Although the finished product works well enough, it’s also becoming increasingly apparent that the Volt missed two key project goals. GM’s oft-stated promise that the Volt would achieve 50 mpg in CS mode is history. The fact that GM felt the need to optimize the fuel consumption of the Volt by using premium (required, not just recommended) indicates how rather inefficiently its serial-predominant hybrid system works. It’s not a matter of ragging on about that; it’s just a surprise to those of us who argued endlessly which system (serial or parallel) was more efficient.
And now another long held Volt assumption is deflated. Based on GM statements made during the Volt’s long development, the universal understanding was that the Volt would use 8 Kwh of its 16 Kwh battery pack to achieve its 40 mile AER goal. It now turns out that 10.4 Kwh will be utilized. Sounds like small potatoes, but there are three not insignificant consequences as a result:
The very immediate and obvious one is that it will take more electricity to recharge the Volt. Given the losses of conversion at the charger and in the battery, it will probably take 12 to 13 Kwh of metered electricity to recharge a depleted Volt battery, so that the electric “fuel” costs in calculating the Volt’s operating costs need to be increased by some 20%-25%.
The more serious issue is that this deeper rate of discharge will stress the battery to a greater degree. Unsurprisingly, GM says, and presumably believes, that this is not a significant issue, and has confidence in the battery’s long-term health over its projected life. GM has said that the battery will lose between 10% to 30% of its capacity during the 8 years/100k miles of the warranty period. Whether the consumer or GM are hurt more if the Volt battery eventually turns out to age more rapidly is unknown, but it does increase the odds of there being an impact as a result of the deeper discharge.

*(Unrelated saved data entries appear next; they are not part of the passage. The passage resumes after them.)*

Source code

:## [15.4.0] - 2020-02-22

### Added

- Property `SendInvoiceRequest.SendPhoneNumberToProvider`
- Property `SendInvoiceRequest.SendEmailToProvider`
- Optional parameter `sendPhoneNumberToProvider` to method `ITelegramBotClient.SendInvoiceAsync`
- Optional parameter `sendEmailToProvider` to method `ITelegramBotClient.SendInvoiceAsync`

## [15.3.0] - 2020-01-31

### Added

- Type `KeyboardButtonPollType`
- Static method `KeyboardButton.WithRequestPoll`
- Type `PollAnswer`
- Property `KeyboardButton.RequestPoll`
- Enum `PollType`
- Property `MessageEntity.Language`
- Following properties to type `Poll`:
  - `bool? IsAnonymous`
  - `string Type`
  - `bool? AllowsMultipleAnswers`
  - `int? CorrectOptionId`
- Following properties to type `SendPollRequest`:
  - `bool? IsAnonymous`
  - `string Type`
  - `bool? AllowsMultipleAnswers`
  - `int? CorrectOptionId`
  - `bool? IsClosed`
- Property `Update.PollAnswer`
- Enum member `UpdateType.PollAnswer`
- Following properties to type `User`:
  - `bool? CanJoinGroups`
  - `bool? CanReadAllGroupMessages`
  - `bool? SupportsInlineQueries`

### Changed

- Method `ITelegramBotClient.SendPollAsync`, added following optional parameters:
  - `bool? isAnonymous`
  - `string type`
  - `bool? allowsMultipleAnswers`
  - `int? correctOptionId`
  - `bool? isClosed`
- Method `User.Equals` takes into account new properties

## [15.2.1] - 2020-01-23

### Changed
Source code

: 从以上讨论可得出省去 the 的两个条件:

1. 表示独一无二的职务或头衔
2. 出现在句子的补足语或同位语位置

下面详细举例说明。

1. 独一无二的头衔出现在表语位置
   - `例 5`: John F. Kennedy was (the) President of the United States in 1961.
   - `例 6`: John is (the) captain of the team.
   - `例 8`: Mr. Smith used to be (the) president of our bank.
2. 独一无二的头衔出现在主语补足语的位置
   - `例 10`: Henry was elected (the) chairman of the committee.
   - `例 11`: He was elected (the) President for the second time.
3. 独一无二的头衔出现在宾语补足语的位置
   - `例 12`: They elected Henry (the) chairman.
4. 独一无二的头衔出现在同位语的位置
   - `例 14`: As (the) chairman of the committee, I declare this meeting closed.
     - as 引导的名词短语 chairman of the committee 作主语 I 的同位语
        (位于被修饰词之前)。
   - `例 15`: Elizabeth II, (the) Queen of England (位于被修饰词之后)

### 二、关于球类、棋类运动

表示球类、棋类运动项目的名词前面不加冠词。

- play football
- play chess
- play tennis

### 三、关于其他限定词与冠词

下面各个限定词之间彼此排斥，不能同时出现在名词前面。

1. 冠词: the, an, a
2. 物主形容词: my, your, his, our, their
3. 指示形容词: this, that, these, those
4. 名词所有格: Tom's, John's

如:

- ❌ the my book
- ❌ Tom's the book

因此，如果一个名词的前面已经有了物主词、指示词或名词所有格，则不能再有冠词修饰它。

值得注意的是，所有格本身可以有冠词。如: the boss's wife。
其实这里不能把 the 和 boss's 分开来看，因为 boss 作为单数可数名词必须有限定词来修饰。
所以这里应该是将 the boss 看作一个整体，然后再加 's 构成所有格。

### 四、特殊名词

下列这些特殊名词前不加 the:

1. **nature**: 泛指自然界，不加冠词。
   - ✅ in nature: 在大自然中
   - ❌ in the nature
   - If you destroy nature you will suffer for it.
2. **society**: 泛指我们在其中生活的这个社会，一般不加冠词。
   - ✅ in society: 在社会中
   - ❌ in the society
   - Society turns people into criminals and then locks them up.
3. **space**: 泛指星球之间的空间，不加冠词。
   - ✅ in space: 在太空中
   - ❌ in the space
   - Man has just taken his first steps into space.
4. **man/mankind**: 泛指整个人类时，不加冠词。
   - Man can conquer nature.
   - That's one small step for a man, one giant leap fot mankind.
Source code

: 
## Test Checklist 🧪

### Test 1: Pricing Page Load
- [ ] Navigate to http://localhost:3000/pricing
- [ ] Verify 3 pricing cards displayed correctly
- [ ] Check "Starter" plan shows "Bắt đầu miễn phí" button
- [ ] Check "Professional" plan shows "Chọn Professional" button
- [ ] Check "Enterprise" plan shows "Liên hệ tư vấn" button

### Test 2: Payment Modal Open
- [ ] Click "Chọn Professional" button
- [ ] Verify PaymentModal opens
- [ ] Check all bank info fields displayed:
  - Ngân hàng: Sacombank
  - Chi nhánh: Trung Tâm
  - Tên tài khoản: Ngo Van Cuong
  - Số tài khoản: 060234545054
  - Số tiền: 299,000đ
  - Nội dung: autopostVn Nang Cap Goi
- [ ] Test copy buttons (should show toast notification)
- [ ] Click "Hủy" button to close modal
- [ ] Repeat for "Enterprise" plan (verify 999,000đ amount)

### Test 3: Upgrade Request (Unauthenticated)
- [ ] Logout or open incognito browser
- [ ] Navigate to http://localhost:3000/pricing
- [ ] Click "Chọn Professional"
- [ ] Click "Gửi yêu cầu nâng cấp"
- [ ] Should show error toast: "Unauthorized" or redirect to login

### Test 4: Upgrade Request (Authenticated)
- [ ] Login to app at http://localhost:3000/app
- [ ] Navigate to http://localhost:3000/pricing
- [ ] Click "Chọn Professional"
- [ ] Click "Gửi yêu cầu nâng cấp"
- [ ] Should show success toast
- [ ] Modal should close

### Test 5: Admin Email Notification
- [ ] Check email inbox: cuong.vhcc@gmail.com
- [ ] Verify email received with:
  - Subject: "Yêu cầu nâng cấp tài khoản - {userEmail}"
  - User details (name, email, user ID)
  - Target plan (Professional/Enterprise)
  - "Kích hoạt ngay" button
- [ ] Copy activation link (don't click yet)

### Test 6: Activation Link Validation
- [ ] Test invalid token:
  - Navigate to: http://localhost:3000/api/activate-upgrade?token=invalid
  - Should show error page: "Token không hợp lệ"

Why was this change made? The Volt wouldn’t have met its nominal 40 mile AER without it. This and the Volt’s lower gasoline economy are interrelated. Both early Volt goals (40 mile AER on 8Kwh and 50 mpg in CS mode) were not met, because the Volt turned out to be less efficient in both modes.
Whether that’s the fault of excessive weight (some 3800 lbs), or less-than sterling aerodynamics (Cd: .28, same as a W124 Mercedes of 25 years ago), or other inefficiencies, is not known. Yes, the Volt works, just not as efficiently as hoped for, by both its maker and those that have followed its development.